If you break down, so what? If you are being honest with yourself, you are allowed to lose it from time to time. Crying is a sign of progress. That’s how progress is made.
Every day, work hard to establish your "trust zone." You may not achieve this all the time, but it is very important to TRY! It isn’t easy walking around in this world, trusting no one! If no one else, trust yourself… that’s a start!
I don’t do that!
Here’s an old joke I use as an analogy: I went to the doctor yesterday and I told him it hurts when I move my arm like that. He told me ‘Don’t do that!’ Sometimes, it is as simple as that! If you don’t like what’s on the TV, you change the channel. That was yesterday. You aren’t that person anymore. You can do the same with life!

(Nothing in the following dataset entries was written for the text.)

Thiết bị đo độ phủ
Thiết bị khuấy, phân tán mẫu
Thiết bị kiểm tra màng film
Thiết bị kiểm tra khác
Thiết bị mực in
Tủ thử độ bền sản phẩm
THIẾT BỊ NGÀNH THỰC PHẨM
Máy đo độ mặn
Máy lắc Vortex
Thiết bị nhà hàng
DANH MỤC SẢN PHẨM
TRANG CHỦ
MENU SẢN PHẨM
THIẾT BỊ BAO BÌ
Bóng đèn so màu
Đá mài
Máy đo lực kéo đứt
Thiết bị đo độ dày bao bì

Live for today: A toddler starts his/her life by making slow progress. One day they are sucking their thumb, the next day, they roll over. Then, they learn how to crawl, stand up, and finally, walk. Luckily, we don’t have to ‘re-invent the wheel,’ but, to enrichen our lives, we do have to slow down, and live day-by-day.
Remember, each day brings us the chance to be someone new! An aged axiom I closely relate to is this: ‘If you always do what you’ve always done, you will always get what you always got!’ Break away from the insanity of doing the same thing and expecting a different result. That will never work!
I am a firm believer in ‘Paying it Forward.’ I hope someone, anyone, will read this and apply some part of it to their own existence. It has taken decades of counseling for me to be at peace with myself. If I could impart just one thought into another person’s mind, it would be:
“Live today like it’s the best day of your life!"
All comments are welcome and I thank you for reading this!
Please note: I am not a doctor, nor a professional counselor. I am an average guy with a very different perspective, gained from 40+ years of my own personal counseling. What works for me may not work for you.